The Basics of a Brand Identity

January 2, 2022


By just creating a logo, you are selling yourself and your organization short. A striking visual identity reinforces your brand's message. It helps to make your story more powerful. Next to describing your brand's core values, mission and statements, a brand book contains various branding guidelines in regards to visual communication. These guidelines provide a consistent use of the logo, a selection of fonts you use (typography) and rules around color usage, as well as images and icons. A brand book is used to monitor a brand. It helps all employees to bring consistency to their communicative work across online and offline platforms, both internally and externally.
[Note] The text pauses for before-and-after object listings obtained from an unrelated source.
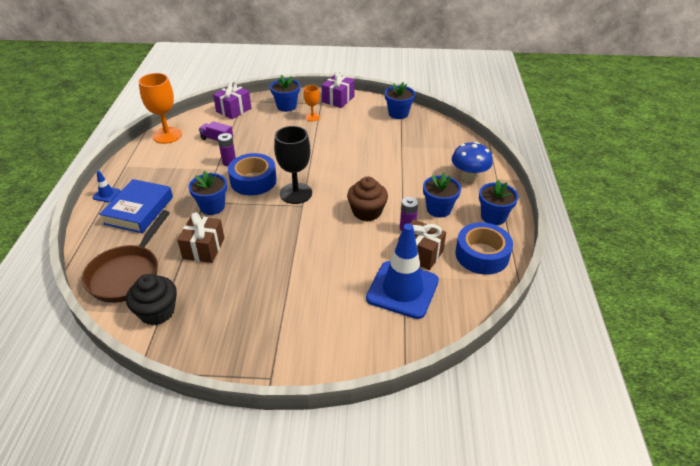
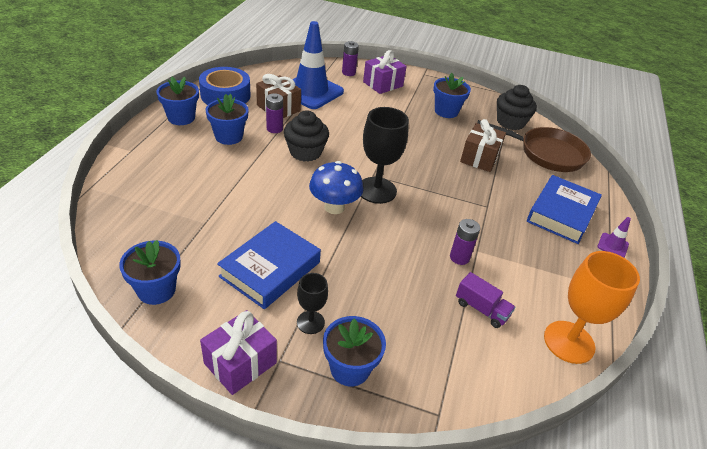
camera: 170 degrees left, 0 degrees up
(106, 194) = (612, 245): blue traffic cone -> purple traffic cone
(127, 274) = (546, 153): brown pan -> brown pan turned 75 degrees clockwise
(212, 207) = (476, 198): blue flower pot -> blue flower pot (446, 111)
(233, 110) = (456, 385): purple gift -> purple gift (383, 84)
(253, 181) = (426, 219): blue tape -> none
(312, 117) = (310, 322): orange goblet -> black goblet
(346, 133) = (270, 269): none -> blue book
(367, 212) = (305, 152): brown cupcake -> black cupcake
(375, 341) = (348, 73): none -> purple battery
(469, 177) = (160, 160): blue mushroom -> blue mushroom (334, 207)

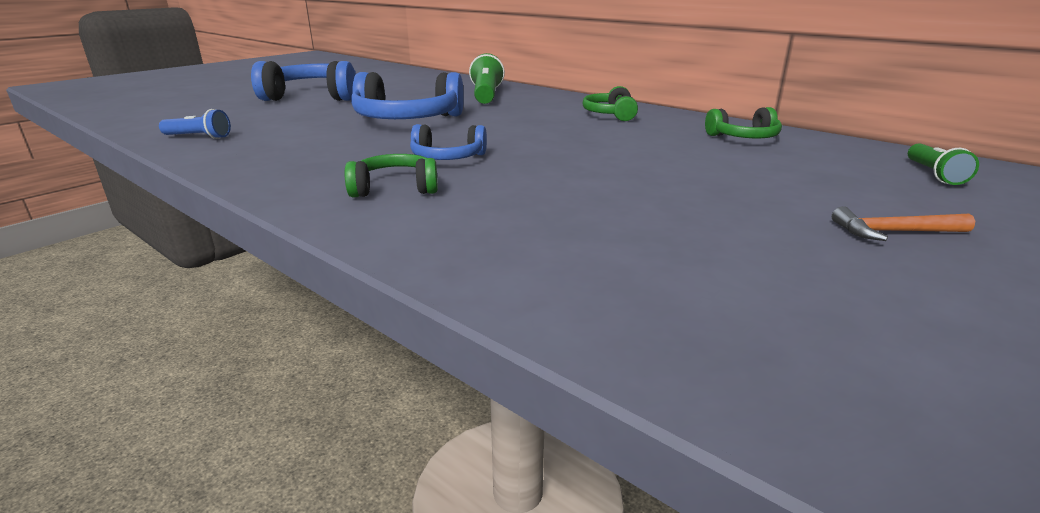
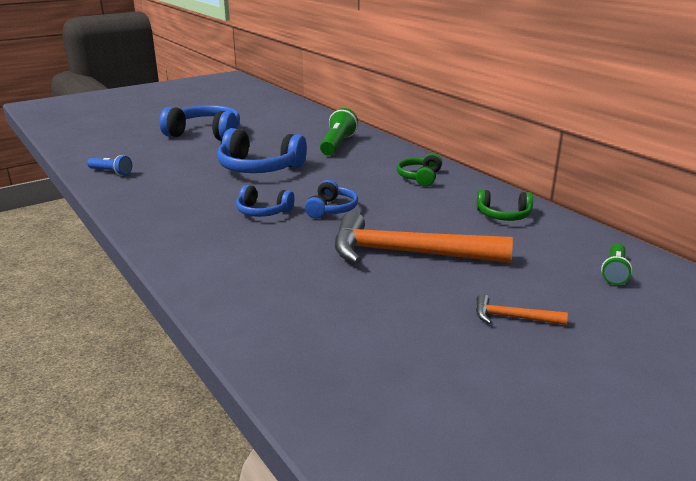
camera: 15 degrees right, 0 degrees up
(395, 188) = (212, 236): green headphones -> none
(536, 148) = (331, 209): none -> blue headphones
(678, 181) = (407, 253): none -> orange hammer

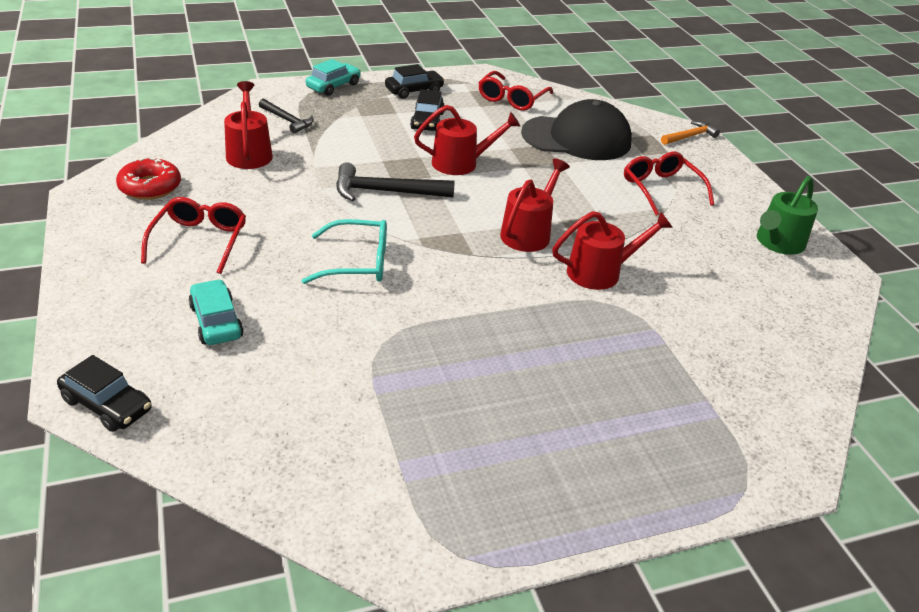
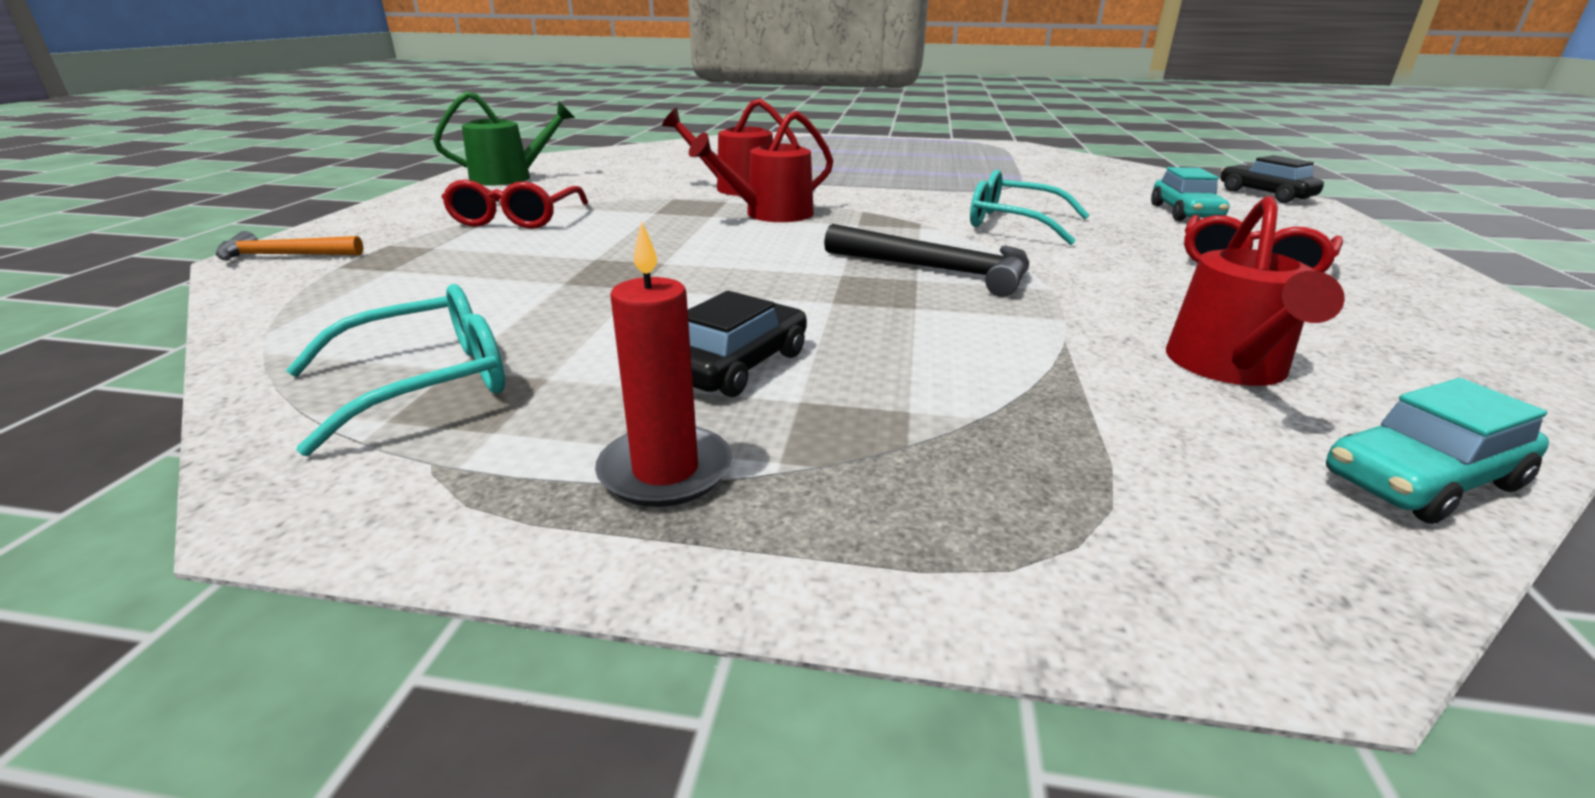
camera: 150 degrees left, 10 degrees down
(150, 187) = (1423, 339): red donut -> none
(287, 120) = (1145, 438): black hammer -> none
(333, 86) = (959, 564): turquoise car -> turquoise car (1421, 481)
(414, 91) = (665, 471): black car -> red candle
(460, 163) = (765, 283): red watering can -> none
(512, 99) = (426, 383): red glasses -> turquoise glasses
(577, 138) = (481, 283): black cap -> none

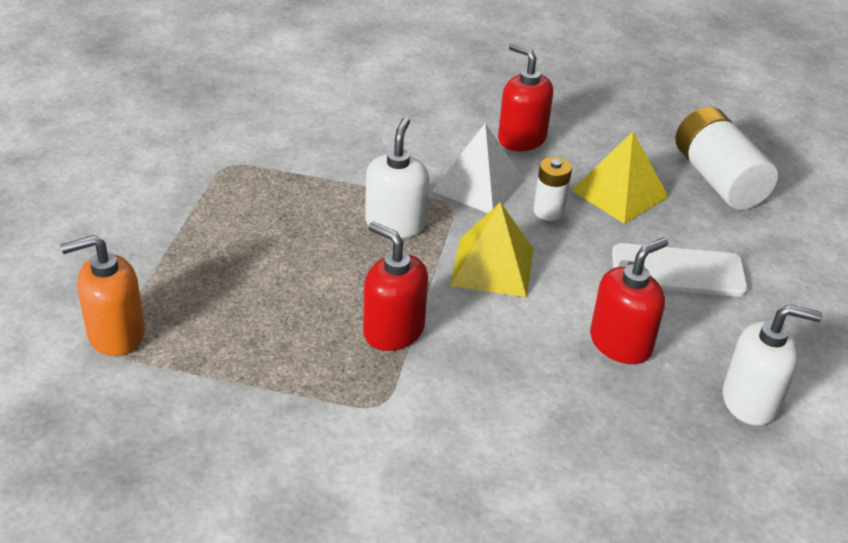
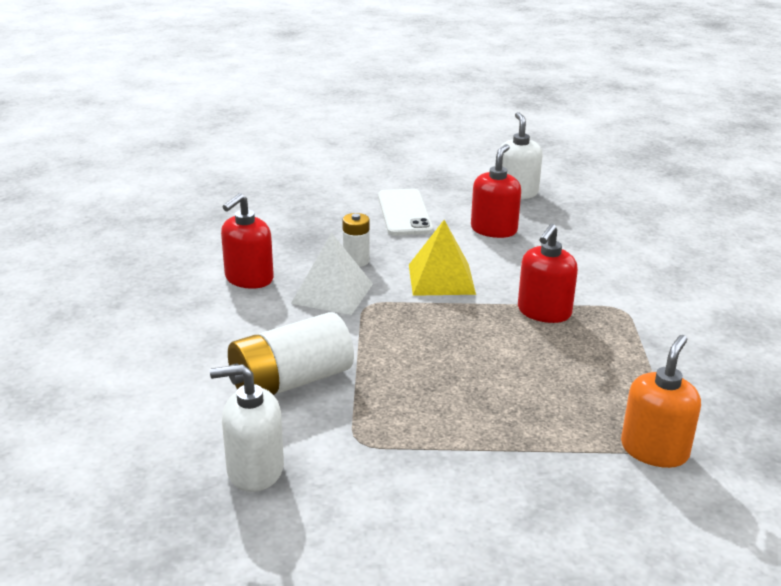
camera: 100 degrees left, 10 degrees down
(116, 334) = (654, 450): orange soap dispenser -> orange soap dispenser turned 120 degrees counterclockwise
(395, 224) = (409, 327): white soap dispenser -> white soap dispenser (255, 470)
(620, 193) = (317, 234): yellow pyramid -> none
(620, 343) = (494, 230): red soap dispenser -> red soap dispenser turned 75 degrees clockwise
(718, 179) = (282, 200): white battery -> white battery (291, 381)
As start-ups are often continuously subject to change and gradually building their business, it can be difficult to establish an extensive and definite brand identity straight away. As I've had the pleasure to help establish a visual identity and corresponding brand book for differenst starting companies, I've developed my personal approach by setting up a basic brand identity consisting of four key elements. In this blog, I'll give you a brief explanation of these different elements.

Logo

Although it's not the only element of your brand identity, it could be considered the most important due to its wide usage. Therefore, it's important that your logo effortlessly reflects your brand's values and is ultra-recognizable to consumers. Your brand logo is like an umbrella of your visual brand identity. It describes and somehow covers all the other elements that represent your brand. That’s why it’s critical that your logo looks unique and reinforces your business name and brand personality. At the start of creating a visual branding strategy, I like to play around with different logo designs before settling on a final version.

Typography

Typography is the shape or styling of the text you use in your branding. Beyond what your words are saying, the scale, font, and arrangement of your text also impact your visual identity. There are many different types of fonts and each one can have a different effect on the viewer. For the purposes of visual identity, you’ll want to consider the wordmark to your logo, a headline font and a standard, legible paragraph font.

Colors

The logo is often the starting point for the color palette, which should then be repurposed for all brand materials. A simple color scheme (containing a primary & secondary color) of very specific hues, shades and tints should be selected carefully. Specific hues, shades, and tints all conveyt a different message, each generating powerful emotional response from your audience. For instance, yellow is often perceived as optimistic / youthful / energetic, whereas blue conveyes a sense of strength / trust / calmness.

Graphics

Graphics, in the context of visual identity, refer to picture assets that are drawn or designed. A coherent usages of graphics (such as shapes, textures, patterns, icons and negative space) help tie the different design elements together across al platforms.